Weight loss at what price to one’s health?
DURBAN-based insurance broker consultant Chantel Gaillard, 47, is one of the many who’ve had serious adverse reactions to the “wonder” weightloss product Secret Fat Burner.
It was a combination of being desperate to lose weight for a wedding she and her husband were planning to attend in Poland; seeing others losing weight on the product, and being assured it was “totally natural”, that saw Gaillard pay a colleague more than R600 for a month’s supply of “The Secret” – as it’s called – last year.
“I had read up on all the claimed ingredients – things like bitter orange extract, cassia seed, green tea extract, guarana and aloe – and was confident that it was a totally natural product.”
But within a month, Gaillard started to experience severe heart palpitations.
Her doctor sent her for blood tests which confirmed a hyperactive thyroid.
“He asked me what medications I was taking and I didn’t think to mention The Secret because to me it was a herbal product,” she says.
She was prescribed a drug to control her thyroid and a beta blocker to slow down her heart, which she took during her threeweek overseas trip – along with her “Secret”. Her symptoms lessened but didn’t stop.
On her return to Durban, Gaillard was referred to an endocrinologist, with whom she did share her Secret habit.
“Immediately she said, ‘that’s the problem. I’ve heard about this from colleagues’.”
Gaillard stopped taking everything – her “natural” Secret and both medications.
Her thyroid returned to normal as a result, but not her heart.
She was referred to a cardiologist who prescribed medication to regulate her heartbeat.
“I have tried to wean myself off it, but the problem re-occurs, so I may well have to take these meds for the rest of my life.”
It turns out – surprise! – that the big secret of the Secret is that it contains some pretty serious ingredients, one of them banned.
On receiving reports from a number of endocrinologists who had had patients come to them with overactive thyroids after using The Secret, the Society for Endocrinology, Metabolism and Diabetes of South Africa (Semdsa) recently had the product tested by an independent accredited laboratory which revealed the reason for those side-effects – the presence of hydrochloro-thiazide, sibutramine, levo-thryroxine and triiodothy-ronine.
For starters, sibutramine has been banned in many countries and is no longer registered as an ingredient which can be sold in SA because the appetite suppressant was found to increase the risk of irregular heart rhythms and stroke.
The others are scheduled ingredients, and products that contain them, should only be sold with a prescription.

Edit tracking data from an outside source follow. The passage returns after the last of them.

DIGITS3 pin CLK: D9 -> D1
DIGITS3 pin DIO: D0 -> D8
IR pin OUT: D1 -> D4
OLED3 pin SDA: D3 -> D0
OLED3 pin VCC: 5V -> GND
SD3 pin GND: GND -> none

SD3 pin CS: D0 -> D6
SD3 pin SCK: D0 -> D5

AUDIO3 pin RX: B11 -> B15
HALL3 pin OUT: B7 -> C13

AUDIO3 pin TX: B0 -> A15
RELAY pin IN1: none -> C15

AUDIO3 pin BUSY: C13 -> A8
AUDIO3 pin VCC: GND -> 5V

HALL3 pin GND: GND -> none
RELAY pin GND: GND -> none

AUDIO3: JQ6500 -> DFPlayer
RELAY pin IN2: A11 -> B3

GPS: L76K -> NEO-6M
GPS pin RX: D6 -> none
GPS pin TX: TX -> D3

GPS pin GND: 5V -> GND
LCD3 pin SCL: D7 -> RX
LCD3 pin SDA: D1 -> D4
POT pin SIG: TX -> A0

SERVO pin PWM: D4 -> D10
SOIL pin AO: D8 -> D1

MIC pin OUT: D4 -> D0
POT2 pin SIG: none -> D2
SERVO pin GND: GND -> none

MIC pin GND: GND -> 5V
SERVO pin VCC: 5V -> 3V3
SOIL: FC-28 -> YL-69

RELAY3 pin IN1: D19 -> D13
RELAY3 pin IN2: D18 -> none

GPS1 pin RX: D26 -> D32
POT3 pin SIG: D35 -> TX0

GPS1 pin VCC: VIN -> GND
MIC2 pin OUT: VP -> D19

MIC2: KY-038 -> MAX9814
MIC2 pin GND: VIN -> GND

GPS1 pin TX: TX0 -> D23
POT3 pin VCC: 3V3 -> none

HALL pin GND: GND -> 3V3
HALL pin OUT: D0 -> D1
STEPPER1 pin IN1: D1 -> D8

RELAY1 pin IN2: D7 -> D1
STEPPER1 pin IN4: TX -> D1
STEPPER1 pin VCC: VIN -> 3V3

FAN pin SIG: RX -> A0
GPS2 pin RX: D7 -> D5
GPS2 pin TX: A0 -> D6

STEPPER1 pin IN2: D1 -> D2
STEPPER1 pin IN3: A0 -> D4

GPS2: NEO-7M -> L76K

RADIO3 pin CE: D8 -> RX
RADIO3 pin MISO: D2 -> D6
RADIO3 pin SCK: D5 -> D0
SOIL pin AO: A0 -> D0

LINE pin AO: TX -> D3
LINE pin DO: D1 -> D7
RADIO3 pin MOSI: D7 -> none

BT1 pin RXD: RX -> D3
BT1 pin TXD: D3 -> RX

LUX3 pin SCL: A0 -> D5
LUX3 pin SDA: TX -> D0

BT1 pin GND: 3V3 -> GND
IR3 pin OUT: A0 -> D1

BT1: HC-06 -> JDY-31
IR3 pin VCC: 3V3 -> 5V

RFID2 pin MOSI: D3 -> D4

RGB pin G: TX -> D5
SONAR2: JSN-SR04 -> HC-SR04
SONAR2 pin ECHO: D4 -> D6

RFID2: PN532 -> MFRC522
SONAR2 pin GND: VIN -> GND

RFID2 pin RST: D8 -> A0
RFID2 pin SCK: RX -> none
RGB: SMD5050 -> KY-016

Semdsa said people taking the product could get palpitations, anxiety, heat intolerance, aggravation of hypertension and cardiac complications, such as atrial fibrillation and cardiac failure.
Semdsa head Dr Nazeer Mohamed said the society had twice contacted the SA Health Product Regulatory Authority‚ asking them to take action, with no response.
As the society says, that banned sibutramine aside, this product should be registered as a medicine, and it’s not. So it’s being sold illegally in terms of the Health Professions Act.
Under the Consumer Protection Act, products have to be labelled correctly, and everyone in the supply chain is liable for any harm caused to a consumer, as in South Africa’s listeriosis outbreak.
The colleague who sold Gaillard the Secret had left their workplace by the time Gaillard established what was causing her symptoms, so she never told her.
When I contacted that sales agent this week, she said Gaillard’s was the first adverse report she knew of. Asked who she sourced her Secret stock from, she said “from Johannesburg”, and confirmed the suppliers called themselves “The Secret Team”.
When I asked for their names, she abruptly ended the call.
It was the same with two other Secret agents I contacted.
There have been claims and counter claims of fake versions of Secret Fat Burner products being sold in near-identical packaging – a convenient counter to claims of users suffering adverse effects.
Here’s the thing: if a weight loss product is proving to be wildly effective – in the absence of any changes to diet or lifestyle – you can be sure it contains some hardcore drugs with potentially dire health implications.
And it should definitely not be peddled without a prescription by a sales structure shrouded in secrecy.